Ehret und die Veranstaltungsmoderatorin Claudia Neeser waren bemüht, die Untergiesinger vom Mehrwert ihres Projekts zu überzeugen: öffentliche Tiefgaragenplätze, die Aufwertung des angrenzenden düster-schmuddeligen Platzes unter der Candidbrücke, eine Kooperation mit dem Jugendtreff Akku, eine Kita und andere soziale Einrichtungen im Gebäude, eine frei zugängliche Dachterrasse, ein Theatron für Kulturveranstaltungen - all das könnte das Projekt mit sich bringen, die Verschönerung des ruhigen Ärztehaus-Innenhofs ohnehin.
"Was hat das mit dem Hochbau zu tun?", wollte ein Teilnehmer wissen. Auf mehrmalige Nachfragen hatte Ehret die Höhe des Gebäudes mit 60 Metern angegeben, was einigen kritischen Teilnehmern zu niedrig schien angesichts von 17 Stockwerken und früheren Angaben, wonach 64 Meter geplant seien. Etwa zwei Drittel der Hochhaus-Silhouette würden zwar von der östlich gelegenen Isar-Hangkante geschluckt, dennoch fürchten Anwohner aus der Gegend ums Stadion, ihr freier Blick nach Westen über die Stadt könnte verbaut werden.

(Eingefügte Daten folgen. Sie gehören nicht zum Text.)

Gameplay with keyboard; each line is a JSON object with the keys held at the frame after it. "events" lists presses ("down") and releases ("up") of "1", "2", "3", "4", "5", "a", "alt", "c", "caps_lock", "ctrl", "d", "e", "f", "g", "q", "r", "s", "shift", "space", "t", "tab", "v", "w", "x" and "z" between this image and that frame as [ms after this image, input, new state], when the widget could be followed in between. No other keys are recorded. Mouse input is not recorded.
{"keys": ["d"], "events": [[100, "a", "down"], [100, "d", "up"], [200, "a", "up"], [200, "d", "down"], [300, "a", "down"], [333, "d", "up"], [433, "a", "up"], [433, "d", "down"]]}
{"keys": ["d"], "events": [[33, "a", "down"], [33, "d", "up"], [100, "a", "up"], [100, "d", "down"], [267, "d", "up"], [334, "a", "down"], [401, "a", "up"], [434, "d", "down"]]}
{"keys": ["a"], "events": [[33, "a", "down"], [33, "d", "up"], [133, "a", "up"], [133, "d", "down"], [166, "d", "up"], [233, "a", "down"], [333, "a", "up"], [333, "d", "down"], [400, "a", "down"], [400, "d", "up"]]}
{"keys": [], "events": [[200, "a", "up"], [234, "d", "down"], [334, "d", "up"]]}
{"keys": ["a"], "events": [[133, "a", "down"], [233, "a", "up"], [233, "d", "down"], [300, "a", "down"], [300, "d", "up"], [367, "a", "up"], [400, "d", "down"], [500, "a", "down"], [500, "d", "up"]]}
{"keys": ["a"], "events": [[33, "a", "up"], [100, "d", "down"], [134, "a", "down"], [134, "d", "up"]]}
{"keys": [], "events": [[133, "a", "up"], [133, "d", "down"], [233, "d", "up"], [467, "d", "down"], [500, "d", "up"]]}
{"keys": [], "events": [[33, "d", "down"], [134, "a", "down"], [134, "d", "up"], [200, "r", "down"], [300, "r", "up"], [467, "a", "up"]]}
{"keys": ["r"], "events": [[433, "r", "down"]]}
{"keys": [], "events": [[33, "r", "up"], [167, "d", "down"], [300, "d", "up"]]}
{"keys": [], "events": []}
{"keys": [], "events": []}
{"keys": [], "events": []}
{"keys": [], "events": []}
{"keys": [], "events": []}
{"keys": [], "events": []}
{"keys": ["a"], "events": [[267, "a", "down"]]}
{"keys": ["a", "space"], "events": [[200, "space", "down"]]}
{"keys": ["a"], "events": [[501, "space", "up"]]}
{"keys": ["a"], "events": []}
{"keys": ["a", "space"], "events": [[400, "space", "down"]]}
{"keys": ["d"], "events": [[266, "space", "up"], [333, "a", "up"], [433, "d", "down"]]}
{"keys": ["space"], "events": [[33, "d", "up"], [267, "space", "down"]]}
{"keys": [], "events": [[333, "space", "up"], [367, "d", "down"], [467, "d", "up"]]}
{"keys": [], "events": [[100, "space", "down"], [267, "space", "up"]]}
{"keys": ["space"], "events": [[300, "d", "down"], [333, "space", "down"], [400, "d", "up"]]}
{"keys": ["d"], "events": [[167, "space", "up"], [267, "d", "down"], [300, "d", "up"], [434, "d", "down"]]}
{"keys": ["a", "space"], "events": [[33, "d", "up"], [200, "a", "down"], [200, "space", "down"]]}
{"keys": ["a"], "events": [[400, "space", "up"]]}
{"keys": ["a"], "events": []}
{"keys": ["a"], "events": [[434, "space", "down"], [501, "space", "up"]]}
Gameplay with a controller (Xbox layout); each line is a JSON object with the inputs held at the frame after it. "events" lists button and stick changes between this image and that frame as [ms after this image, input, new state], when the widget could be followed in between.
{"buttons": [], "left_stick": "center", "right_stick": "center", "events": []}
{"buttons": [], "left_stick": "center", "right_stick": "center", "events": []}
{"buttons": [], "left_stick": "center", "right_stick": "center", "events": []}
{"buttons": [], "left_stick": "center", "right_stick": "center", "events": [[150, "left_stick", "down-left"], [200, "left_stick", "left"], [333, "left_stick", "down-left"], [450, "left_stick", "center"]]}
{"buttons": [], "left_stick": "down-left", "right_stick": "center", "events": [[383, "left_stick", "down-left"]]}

Die spektakuläre Gestaltung als Tor aus gestapelten Quadern war bereits in der Stadtgestaltungskommission gemischt aufgenommen worden. Auch in Giesing bezweifelten Anwohner, ob sie in ihr bodenständiges Viertel passt. Mehr als nur eine Geschmacksfrage bleibt, wie weit der Schatten reicht, den das Gebäude im Winter über die nördlichen Nachbarhäuser wirft, und wie viel Schall vom Mittleren Ring es dorthin reflektiert.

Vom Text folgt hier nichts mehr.